* [Problem description]:
Where a picture shows up in the listing below, omit it and output the rest exactly.
§ §
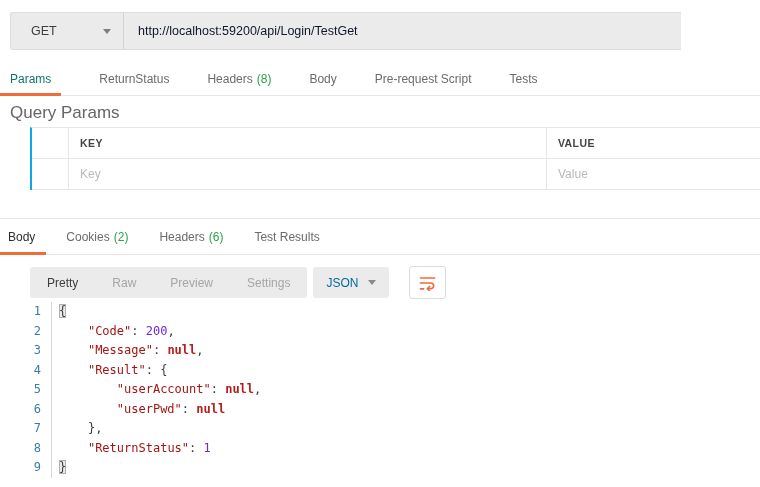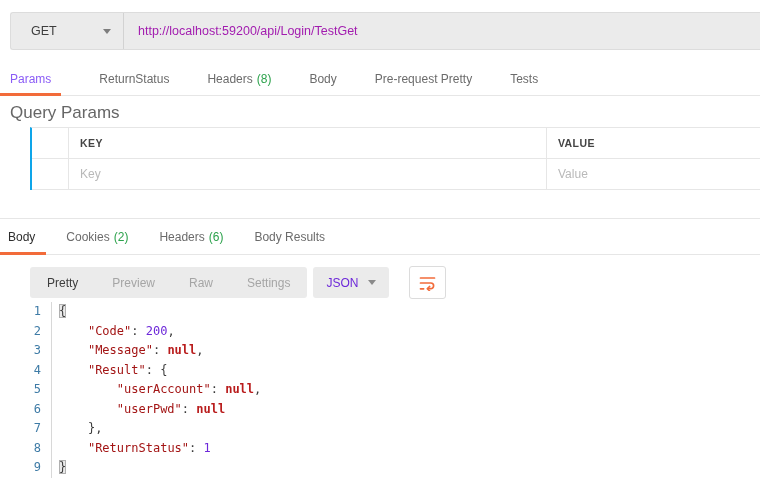"GET" .url-bar { width: 750px -> 671px }
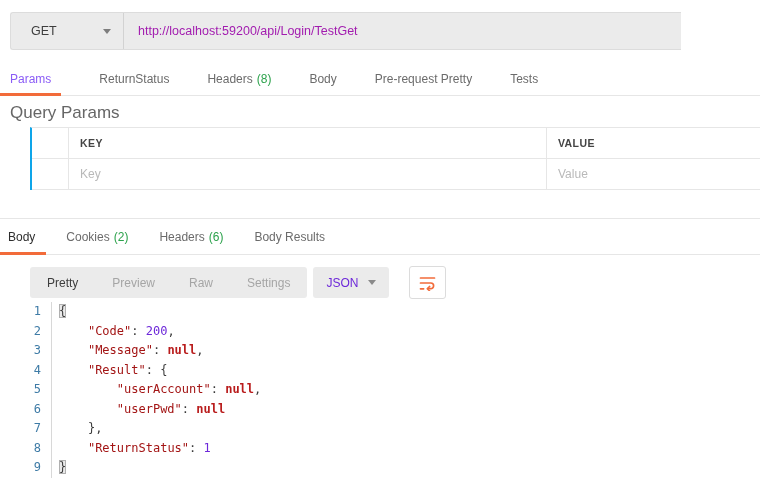"http://localhost:59200/api/Login/TestGet" .url-input { color: #a21caf -> #0f172a }
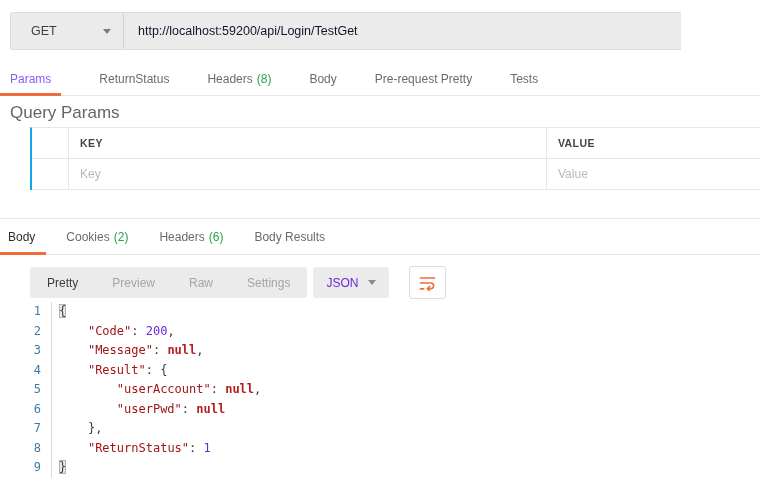"Params" .req-tab.active { color: #8b5cf6 -> #0f766e }
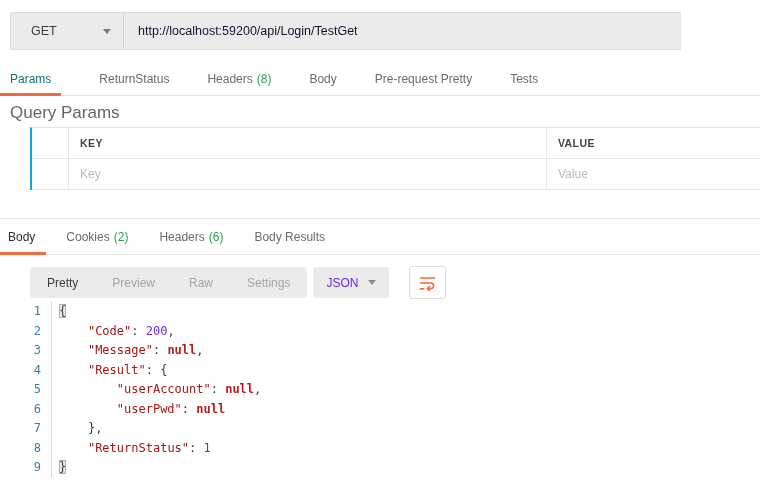"Pre-request Pretty" span { text: Pretty -> Script }
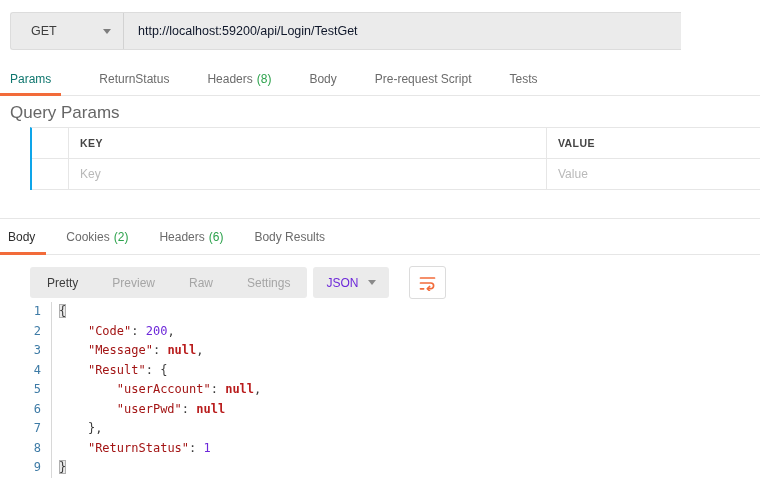"Body Results" span { text: Body -> Test }
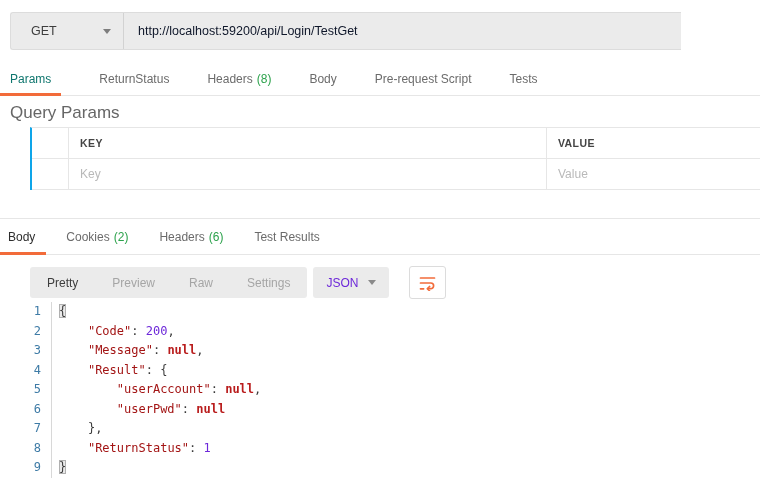"Preview" div.seg-item { order: before "Raw" -> after "Raw" }
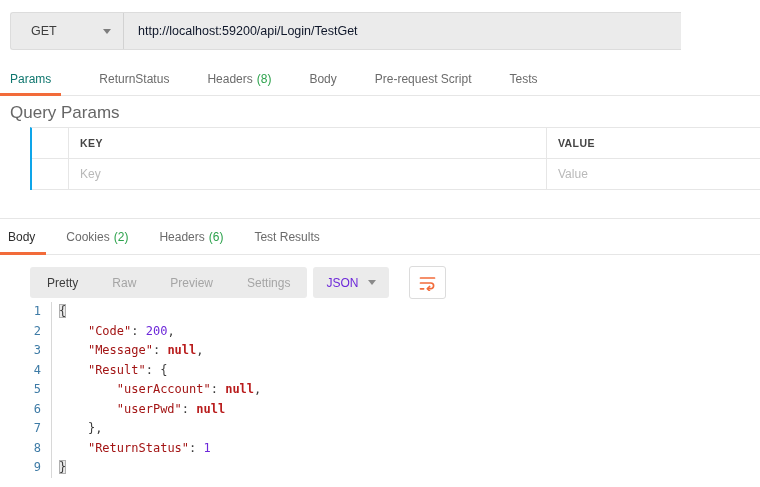"JSON" .json-dd { color: #6d28d9 -> #0369a1 }
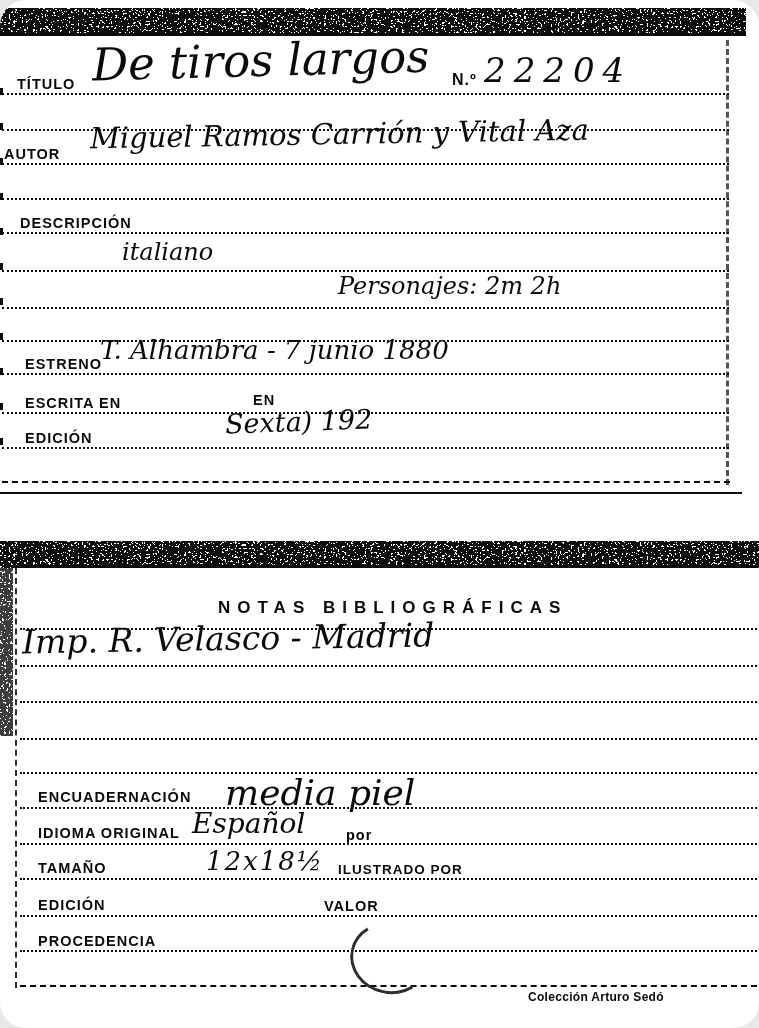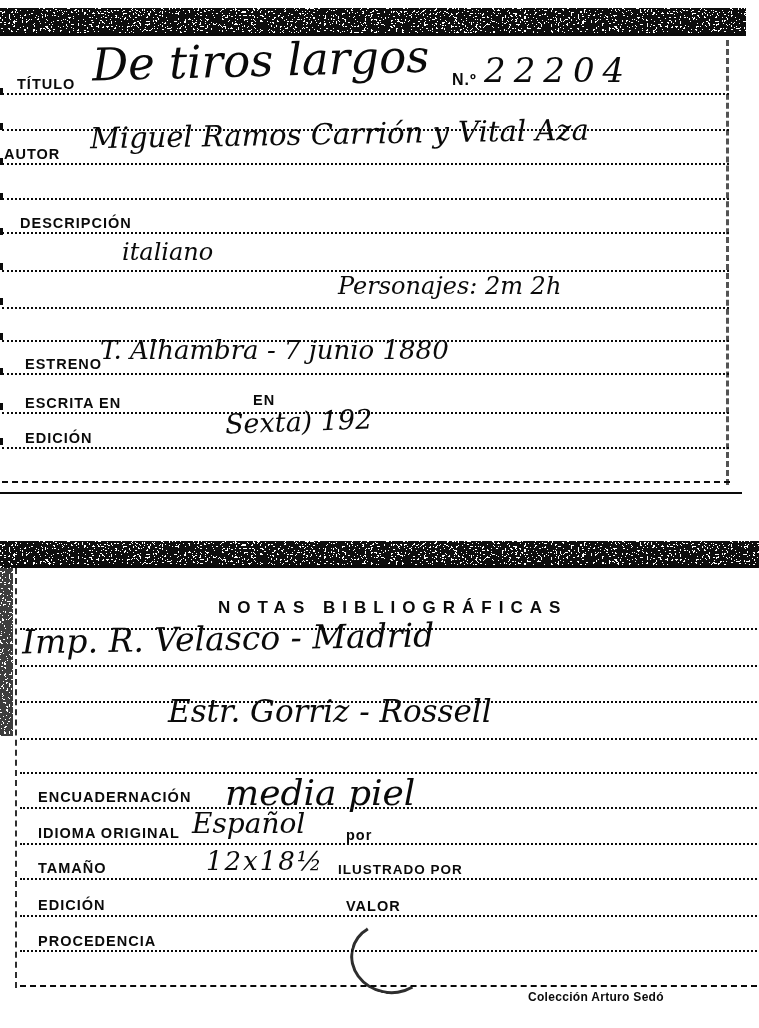"TÍTULO" .page { border-radius: none -> 26px }
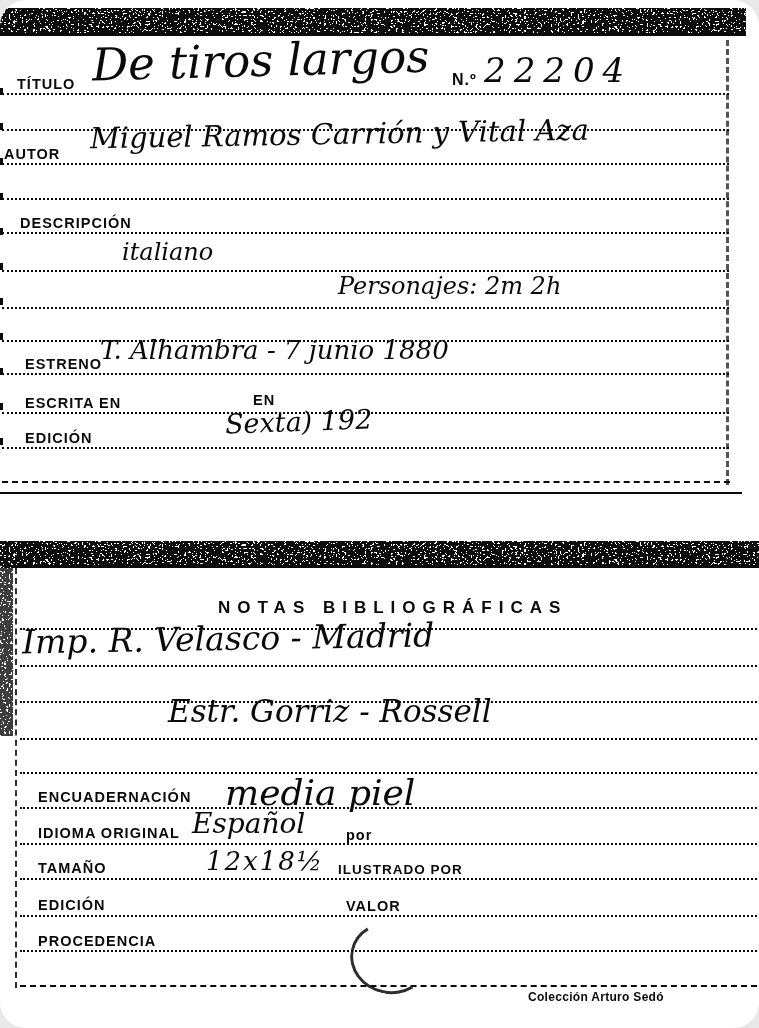"Estr. Gorriz - Rossell" div.abs { html: <div>Estr. Gorriz - Rossell</div> -> none }
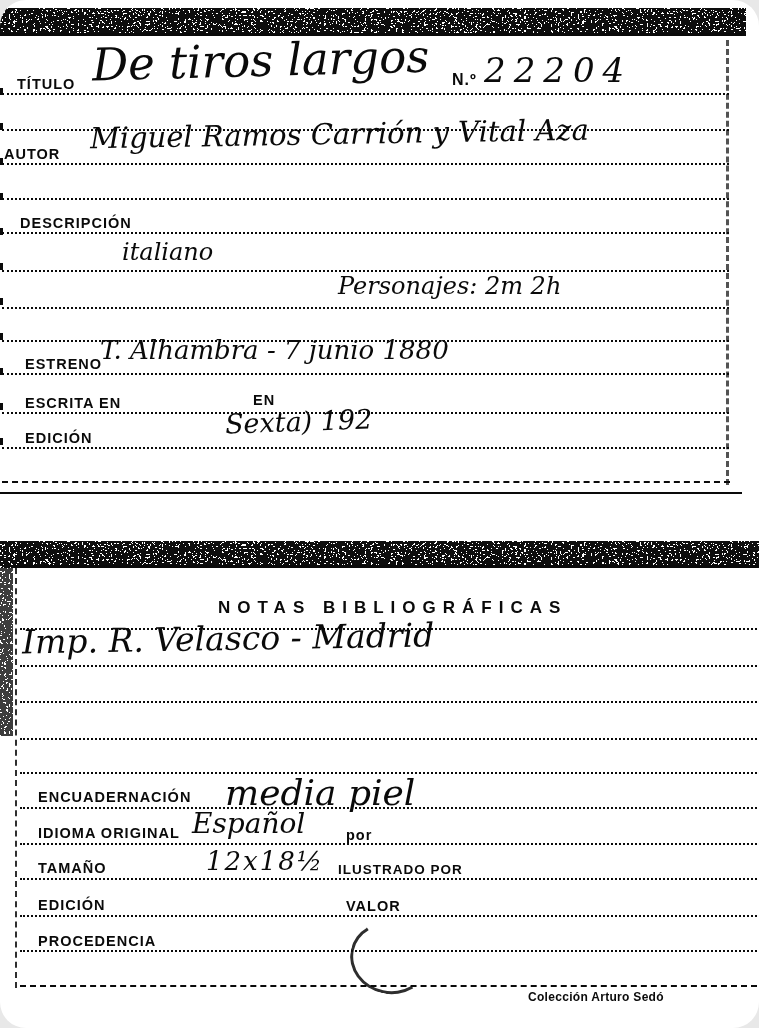"VALOR" div.abs { left: 346px -> 324px }
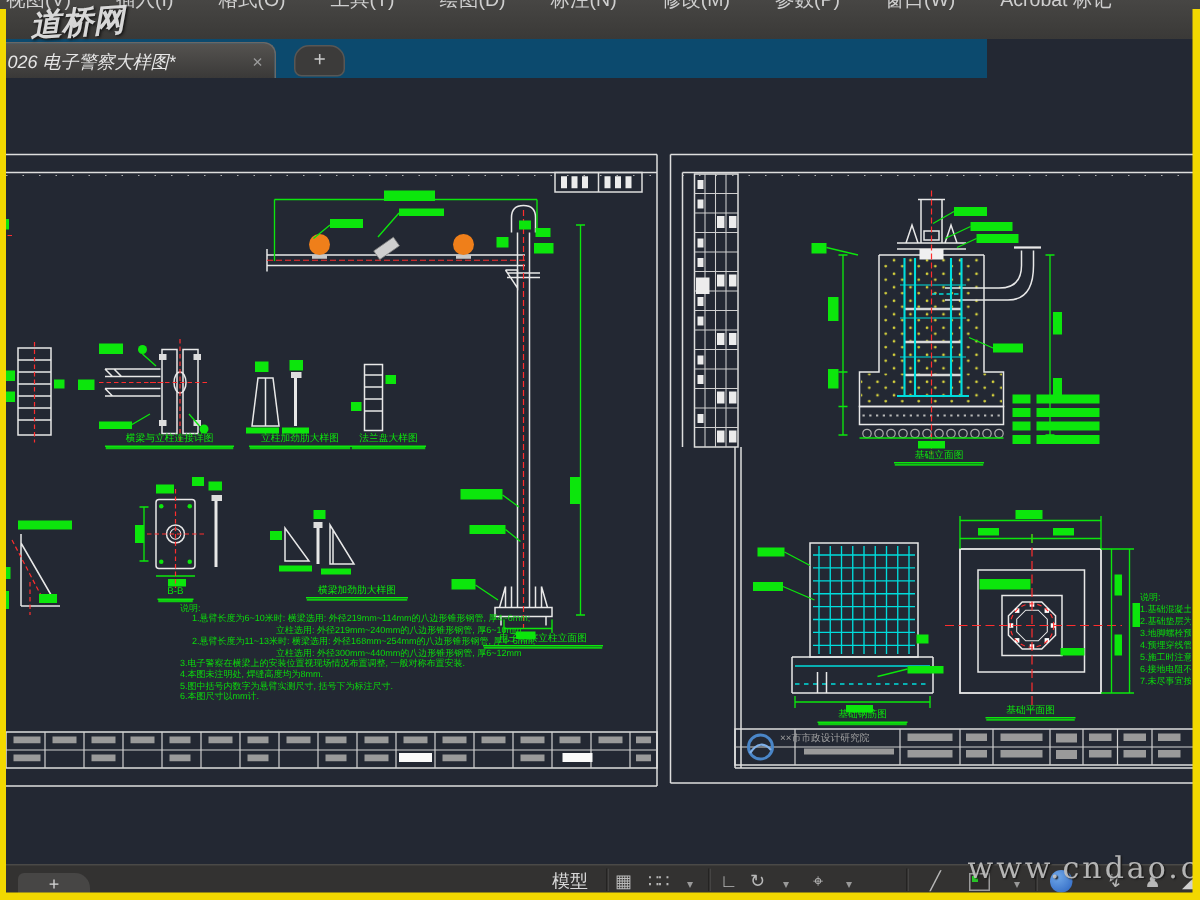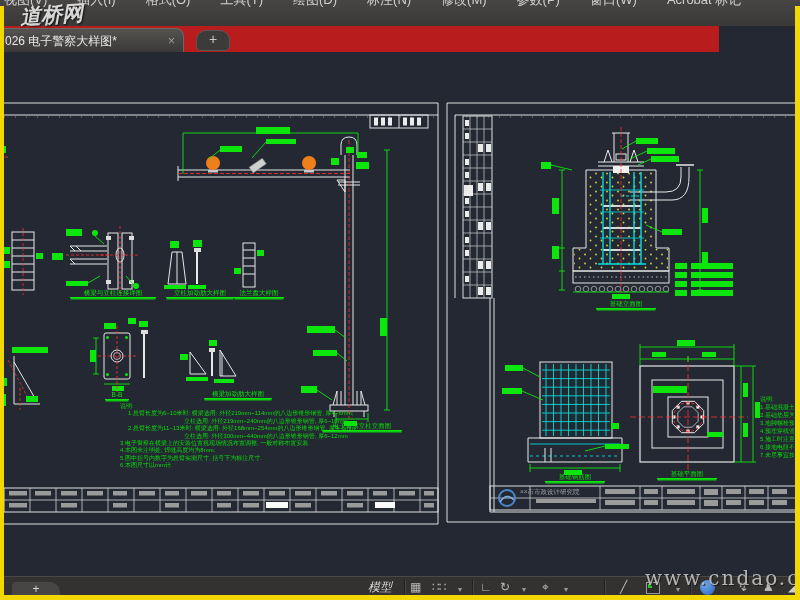"026 电子警察大样图*" .tabbar { background: #b91c1c -> #0c4a6e; font-style: none -> italic; width: 719px -> 658px }
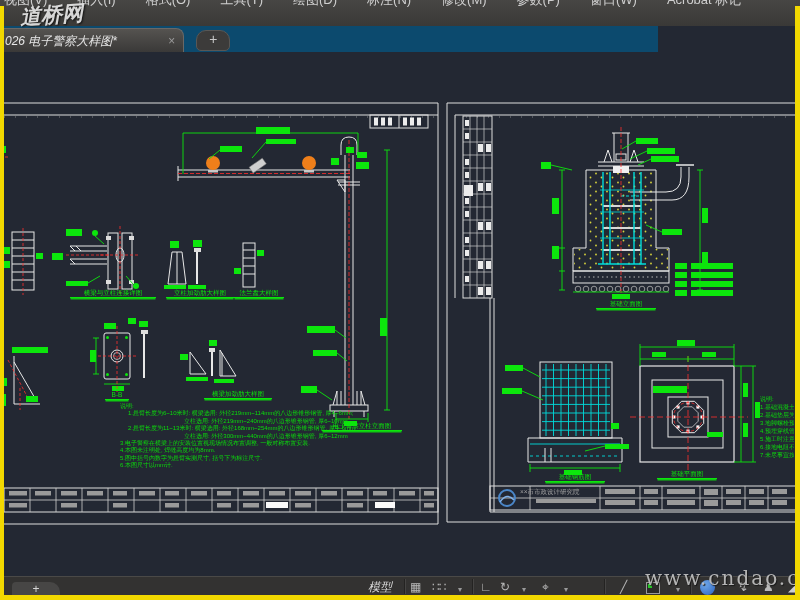"模型" div.sb { font-style: italic -> none }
§ §
* [Written answer]:
"GET" .url-bar { width: 750px -> 671px }
"http://localhost:59200/api/Login/TestGet" .url-input { color: #a21caf -> #0f172a }
"Params" .req-tab.active { color: #8b5cf6 -> #0f766e }
"Pre-request Pretty" span { text: Pretty -> Script }
"Body Results" span { text: Body -> Test }
"Preview" div.seg-item { order: before "Raw" -> after "Raw" }
"JSON" .json-dd { color: #6d28d9 -> #0369a1 }
"TÍTULO" .page { border-radius: none -> 26px }
"Estr. Gorriz - Rossell" div.abs { html: <div>Estr. Gorriz - Rossell</div> -> none }
"VALOR" div.abs { left: 346px -> 324px }
"026 电子警察大样图*" .tabbar { background: #b91c1c -> #0c4a6e; font-style: none -> italic; width: 719px -> 658px }
"模型" div.sb { font-style: italic -> none }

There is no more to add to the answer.